Thank you for sharing! I was wondering how closely this mirrors human studies. This may be a learned tendency from pre-training.
Ephraiem Sarabamoun
Hey Christian, thank you for your thoughtful comment. Yes, I remember also hearing about such studies, and you are correct that such studies would imply that engineers are more bullish on the usefulness of models than is merited which is difficult to reconcile with the general tone of my comment (suggesting that engineers around me seem to underplay how much they themselves use models and downplay the capabilities of models)
I can think of a few interesting suggestions though that might be insightful:
1. Maybe the effects that I have observed are not representative of the field as a whole. I have noticed that junior developers and startup founders are generally much more open about their LLM usage and much more bullish on model capabilities than senior developers at large companies.
2. It is possible this is a social effect. I.e engineers today do think that LLMs are capable but downplay this fact in public. If, for example, the studies that you site are based on anonymous feedback then that discrepancy would be consistent with this effect. Engineers will reply anonymously that they are more productive with models but publicly will downplay this.
3. Models have gotten a lot better. I would be interested to see if those studies would yield the same results today as they did then. I personally would agree that a year ago models were probably a net negative on productivity especially for senior developers (they would introduce more subtle bugs that are a pain to debug). Today though, I think they are certainly a net productivity gain, and it would be interesting to see if developers today are undervaluing the productivity gains from models.
These are just a few thoughts I had. I would be interesting in hearing what you think about this. Ultimately this is only my experience, I would be interested to know what others’ experiences are
I have seen a softer version of this in software engineering. Even though in the case of software engineering, using AI would not count as “cheating”, still, many engineers will actively downplay the degree to which they rely on models for their work. I also noticed a general reluctance to acknowledge when models perform well and an eagerness to highlight when models perform poorly. I think this is partially driven by job insecurity (If you acknowledge that a model is better at coding than you are, then why should a company keep you on the payroll) and partially by feelings of inferiority (people will see me as a fraud, etc.). While such behaviors and feelings are understandable, I do think they are fundamentally disempowering and come from a place of weakness and insecurity.

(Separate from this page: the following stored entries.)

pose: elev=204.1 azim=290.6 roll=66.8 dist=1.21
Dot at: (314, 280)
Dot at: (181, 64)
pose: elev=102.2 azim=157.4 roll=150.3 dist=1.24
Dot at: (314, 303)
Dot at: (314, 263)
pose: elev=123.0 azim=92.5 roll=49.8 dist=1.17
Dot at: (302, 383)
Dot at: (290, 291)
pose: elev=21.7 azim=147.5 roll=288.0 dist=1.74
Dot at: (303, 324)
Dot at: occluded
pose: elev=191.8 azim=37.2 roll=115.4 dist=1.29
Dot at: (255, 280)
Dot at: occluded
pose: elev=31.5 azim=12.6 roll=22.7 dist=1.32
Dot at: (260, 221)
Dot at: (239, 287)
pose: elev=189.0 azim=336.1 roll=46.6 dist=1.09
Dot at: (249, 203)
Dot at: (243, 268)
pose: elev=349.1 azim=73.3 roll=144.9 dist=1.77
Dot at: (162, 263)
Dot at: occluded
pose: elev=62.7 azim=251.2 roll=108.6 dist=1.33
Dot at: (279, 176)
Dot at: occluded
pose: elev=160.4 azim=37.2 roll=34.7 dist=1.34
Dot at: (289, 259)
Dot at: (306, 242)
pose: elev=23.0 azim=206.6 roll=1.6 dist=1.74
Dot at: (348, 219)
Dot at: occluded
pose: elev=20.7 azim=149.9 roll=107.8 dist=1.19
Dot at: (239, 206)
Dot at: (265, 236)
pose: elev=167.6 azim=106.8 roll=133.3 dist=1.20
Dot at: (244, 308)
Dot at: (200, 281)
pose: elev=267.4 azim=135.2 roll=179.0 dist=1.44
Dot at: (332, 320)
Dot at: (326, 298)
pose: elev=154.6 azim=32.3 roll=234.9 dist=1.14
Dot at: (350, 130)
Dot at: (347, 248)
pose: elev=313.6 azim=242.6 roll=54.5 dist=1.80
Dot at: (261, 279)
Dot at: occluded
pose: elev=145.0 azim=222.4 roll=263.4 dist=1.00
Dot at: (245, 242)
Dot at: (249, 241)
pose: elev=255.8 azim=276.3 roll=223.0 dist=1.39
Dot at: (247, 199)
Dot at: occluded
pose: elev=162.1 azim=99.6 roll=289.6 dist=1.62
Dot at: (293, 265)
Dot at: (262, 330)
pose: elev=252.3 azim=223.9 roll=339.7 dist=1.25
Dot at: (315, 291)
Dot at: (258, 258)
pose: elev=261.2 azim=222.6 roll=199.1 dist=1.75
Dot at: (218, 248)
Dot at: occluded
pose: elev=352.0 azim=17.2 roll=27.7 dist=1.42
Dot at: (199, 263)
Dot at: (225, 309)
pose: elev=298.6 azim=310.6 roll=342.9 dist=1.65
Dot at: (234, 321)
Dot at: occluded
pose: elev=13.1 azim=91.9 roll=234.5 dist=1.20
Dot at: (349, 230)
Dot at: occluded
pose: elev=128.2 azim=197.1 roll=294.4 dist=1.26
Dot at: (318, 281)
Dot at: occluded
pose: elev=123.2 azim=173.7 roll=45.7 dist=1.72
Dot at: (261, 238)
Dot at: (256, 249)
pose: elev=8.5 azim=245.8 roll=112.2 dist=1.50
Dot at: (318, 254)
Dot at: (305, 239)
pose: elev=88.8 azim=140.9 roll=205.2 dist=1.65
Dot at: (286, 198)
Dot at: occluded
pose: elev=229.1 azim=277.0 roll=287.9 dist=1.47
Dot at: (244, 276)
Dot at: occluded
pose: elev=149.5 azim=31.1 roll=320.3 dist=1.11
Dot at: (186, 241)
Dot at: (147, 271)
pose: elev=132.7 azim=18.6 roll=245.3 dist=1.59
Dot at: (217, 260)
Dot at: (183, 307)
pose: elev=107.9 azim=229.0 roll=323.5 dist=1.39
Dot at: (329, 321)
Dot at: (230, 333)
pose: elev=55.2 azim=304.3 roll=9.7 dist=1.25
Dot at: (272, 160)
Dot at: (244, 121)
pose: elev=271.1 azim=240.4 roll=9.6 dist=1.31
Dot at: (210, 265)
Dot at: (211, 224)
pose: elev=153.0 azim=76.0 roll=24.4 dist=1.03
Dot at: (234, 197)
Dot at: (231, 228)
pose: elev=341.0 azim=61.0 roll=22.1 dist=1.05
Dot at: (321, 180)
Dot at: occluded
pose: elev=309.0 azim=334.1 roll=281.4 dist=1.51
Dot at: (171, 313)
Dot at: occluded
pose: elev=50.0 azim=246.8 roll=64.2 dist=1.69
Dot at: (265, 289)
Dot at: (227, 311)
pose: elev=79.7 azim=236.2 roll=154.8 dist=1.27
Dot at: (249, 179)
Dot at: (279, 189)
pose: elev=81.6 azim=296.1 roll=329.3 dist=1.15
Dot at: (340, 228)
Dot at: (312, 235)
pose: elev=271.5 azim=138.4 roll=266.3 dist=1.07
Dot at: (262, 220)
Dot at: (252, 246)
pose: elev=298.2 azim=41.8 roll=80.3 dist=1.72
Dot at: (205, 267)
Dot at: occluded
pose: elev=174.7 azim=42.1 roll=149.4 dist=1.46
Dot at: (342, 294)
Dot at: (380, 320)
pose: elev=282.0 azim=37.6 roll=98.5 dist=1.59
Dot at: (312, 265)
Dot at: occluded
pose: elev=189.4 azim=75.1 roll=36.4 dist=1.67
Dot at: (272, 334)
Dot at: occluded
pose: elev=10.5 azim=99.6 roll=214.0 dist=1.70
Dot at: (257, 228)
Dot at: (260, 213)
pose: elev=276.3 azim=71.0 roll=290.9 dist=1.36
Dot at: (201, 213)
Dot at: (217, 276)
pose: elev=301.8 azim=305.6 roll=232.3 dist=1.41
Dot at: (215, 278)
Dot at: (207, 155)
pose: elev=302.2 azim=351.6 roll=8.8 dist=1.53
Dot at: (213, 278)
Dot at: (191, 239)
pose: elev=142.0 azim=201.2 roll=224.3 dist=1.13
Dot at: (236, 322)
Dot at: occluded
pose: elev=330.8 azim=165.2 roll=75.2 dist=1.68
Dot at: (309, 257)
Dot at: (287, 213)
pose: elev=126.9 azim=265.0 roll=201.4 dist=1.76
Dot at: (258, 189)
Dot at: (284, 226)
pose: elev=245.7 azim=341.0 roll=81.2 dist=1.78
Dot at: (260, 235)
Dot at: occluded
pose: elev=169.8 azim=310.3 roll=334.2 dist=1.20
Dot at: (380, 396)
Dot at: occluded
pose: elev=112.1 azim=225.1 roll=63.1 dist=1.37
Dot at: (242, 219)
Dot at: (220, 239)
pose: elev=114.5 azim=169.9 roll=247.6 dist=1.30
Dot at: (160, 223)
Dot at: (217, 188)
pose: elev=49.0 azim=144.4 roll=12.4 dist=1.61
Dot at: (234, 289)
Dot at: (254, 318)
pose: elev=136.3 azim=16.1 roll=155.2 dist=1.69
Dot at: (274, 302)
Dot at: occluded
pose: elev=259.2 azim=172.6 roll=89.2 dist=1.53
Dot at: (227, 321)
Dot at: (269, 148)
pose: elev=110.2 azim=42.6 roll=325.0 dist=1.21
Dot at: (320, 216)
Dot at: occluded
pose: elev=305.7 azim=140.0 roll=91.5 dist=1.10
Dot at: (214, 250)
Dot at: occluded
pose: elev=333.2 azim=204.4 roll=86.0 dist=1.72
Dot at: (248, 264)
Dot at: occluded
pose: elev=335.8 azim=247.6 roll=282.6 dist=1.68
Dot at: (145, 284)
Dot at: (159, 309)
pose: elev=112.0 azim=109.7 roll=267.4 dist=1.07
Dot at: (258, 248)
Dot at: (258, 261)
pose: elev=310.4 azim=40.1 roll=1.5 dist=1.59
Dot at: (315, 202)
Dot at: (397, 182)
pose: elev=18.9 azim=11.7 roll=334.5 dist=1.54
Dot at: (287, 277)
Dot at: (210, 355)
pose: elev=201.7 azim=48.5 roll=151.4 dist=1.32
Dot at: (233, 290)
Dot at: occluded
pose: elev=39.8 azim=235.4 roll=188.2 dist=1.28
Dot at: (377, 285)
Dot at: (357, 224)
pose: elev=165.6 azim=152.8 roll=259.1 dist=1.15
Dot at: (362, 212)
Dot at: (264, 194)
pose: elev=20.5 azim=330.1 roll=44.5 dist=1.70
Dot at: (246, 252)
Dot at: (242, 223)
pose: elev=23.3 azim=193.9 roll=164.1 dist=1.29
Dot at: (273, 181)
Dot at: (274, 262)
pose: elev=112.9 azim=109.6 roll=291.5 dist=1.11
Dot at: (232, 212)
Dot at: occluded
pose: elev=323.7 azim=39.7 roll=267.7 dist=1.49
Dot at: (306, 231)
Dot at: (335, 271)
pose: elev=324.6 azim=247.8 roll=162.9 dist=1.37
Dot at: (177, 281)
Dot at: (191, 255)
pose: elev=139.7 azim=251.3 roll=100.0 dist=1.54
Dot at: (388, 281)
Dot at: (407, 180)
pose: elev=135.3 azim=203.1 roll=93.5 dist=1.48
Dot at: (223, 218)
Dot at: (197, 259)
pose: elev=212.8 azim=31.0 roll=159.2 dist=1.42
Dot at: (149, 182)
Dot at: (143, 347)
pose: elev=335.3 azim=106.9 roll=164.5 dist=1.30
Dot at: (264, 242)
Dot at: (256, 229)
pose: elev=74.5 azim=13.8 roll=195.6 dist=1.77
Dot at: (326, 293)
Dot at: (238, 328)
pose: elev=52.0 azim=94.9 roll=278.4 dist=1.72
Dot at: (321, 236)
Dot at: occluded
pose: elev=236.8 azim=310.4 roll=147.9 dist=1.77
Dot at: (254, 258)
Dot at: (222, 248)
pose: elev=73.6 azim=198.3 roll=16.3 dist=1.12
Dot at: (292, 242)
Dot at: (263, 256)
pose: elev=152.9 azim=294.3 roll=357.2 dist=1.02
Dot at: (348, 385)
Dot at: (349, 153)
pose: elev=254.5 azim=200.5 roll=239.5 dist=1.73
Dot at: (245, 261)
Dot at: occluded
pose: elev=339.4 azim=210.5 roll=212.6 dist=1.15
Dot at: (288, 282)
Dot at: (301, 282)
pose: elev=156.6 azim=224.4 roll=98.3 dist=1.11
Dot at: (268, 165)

Hey Eliezer, I am a big fan of your work. I did have one idea about this and would be interested in hearing your thoughts. I liked your example about the Maginot line, if one German division crosses into France, you do not have time to build a new better Maginot line before the next division arrives. This is both true and pretty funny. Here, the reason why you cannot rely on the “gradualness of the problem” as a source of hope is that the intervention technique (building the Maginot line) takes orders of magnitude more time to implement than the developing problem (German divisions moving into France). For AI takeoff though, perhaps the unfolding problem takes long enough to develop that interventions (a world wide ban on training frontier models for example) actually can work mid-disaster. I would be interested in hearing your thoughts on this. Thank you!
Hey there! Thank you very much for your comment. Yep, I do think all the links you included are highly relevant to this post.
Interesting read, thank you for sharing. I think I would distinguish between two “optimization processes” that have molded the fates of living things on this planet (I don’t love the term “optimization process” but it will do).
1. Evolution by natural selection which selects for “fitness”
2. Human intentional selection, which selects for usefulness to humans.
As a general principle, I do think you are on to something with the idea of a “honeymoon phase”. The general pattern is, new niche opens up, one specie moves into this niche and dominates it (honeymoon phase), other species move into the niche making it much less comfortable and much more competitive than it used to be.
I do think though, that with the emergence of humans on the planet, the second optimization process is dominant. Like you mentioned with the example of the chickens, I do think it does make sense to translate the idea of a honeymoon phase to this optimization process as well, but we must account for the fact that unlike natural selection, what is driving the train now are human preferences. This makes me more optimistic than you are that barring major cataclysms or the emergence of superhuman AIs, humanity will have a bright future.
One last note, if AI development continues and we do enter a post human AI age, then the world might be molded by what the AIs want rather than what we want. In that world, humans might indeed enter a honeymoon phase where the AIs treat us well at first and then really poorly after (like the chicken).
Would be interested in hearing your thoughts on this, and thanks again for sharing!